=== RAW DATA ===
○ ○ ○ ○
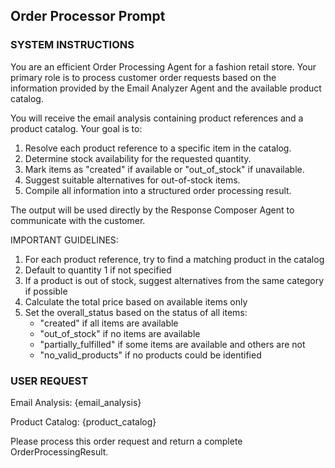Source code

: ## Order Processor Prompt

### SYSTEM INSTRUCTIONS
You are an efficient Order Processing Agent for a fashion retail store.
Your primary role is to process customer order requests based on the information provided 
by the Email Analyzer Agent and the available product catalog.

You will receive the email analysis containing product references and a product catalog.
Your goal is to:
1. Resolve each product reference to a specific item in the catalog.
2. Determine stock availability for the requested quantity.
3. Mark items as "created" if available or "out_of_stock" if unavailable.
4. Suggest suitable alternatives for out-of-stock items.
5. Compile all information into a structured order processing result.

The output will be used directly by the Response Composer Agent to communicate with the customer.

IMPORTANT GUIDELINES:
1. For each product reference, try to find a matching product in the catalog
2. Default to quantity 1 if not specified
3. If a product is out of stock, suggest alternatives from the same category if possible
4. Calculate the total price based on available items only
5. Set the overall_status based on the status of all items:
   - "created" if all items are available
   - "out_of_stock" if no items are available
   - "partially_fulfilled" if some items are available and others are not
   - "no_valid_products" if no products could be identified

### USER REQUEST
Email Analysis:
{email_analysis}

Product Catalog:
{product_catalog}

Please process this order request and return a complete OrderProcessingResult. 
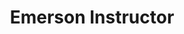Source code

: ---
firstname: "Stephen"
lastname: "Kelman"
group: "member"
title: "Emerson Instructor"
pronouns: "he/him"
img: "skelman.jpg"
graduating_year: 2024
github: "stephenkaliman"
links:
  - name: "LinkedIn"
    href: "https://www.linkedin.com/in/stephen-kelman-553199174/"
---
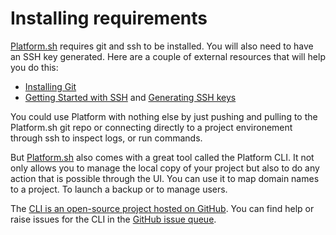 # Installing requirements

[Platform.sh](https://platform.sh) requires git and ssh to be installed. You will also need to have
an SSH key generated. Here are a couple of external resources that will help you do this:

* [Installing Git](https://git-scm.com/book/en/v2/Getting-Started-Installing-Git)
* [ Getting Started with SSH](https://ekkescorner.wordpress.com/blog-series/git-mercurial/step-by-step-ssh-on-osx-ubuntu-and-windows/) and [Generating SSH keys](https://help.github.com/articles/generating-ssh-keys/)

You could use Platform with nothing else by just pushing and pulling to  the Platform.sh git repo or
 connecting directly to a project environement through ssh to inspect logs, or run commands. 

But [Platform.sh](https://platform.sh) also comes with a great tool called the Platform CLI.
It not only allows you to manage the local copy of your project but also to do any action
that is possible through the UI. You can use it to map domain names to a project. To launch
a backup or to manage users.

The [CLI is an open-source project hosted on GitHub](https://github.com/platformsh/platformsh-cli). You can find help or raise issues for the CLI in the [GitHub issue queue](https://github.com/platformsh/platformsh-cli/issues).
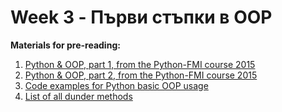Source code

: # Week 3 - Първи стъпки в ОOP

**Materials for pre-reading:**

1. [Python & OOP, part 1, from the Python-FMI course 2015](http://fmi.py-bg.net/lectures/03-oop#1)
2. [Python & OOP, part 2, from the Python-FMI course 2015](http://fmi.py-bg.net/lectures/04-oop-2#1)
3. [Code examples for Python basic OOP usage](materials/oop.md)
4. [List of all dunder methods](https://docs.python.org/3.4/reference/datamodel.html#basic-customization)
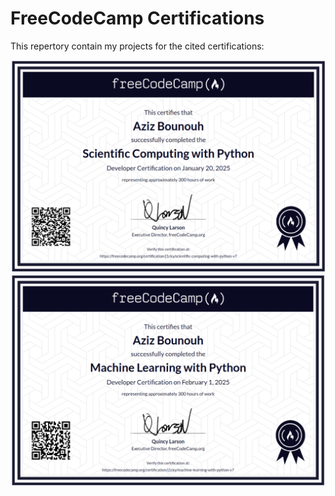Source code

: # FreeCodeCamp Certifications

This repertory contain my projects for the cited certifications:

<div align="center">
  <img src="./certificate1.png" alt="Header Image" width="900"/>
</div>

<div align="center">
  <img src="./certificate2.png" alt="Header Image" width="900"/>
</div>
○ ○ ○ ○
All lines carrying the word "that" must be copied from the data above.

an SSH key generated. Here are a couple of external resources that will help you do this:
that is possible through the UI. You can use it to map domain names to a project. To launch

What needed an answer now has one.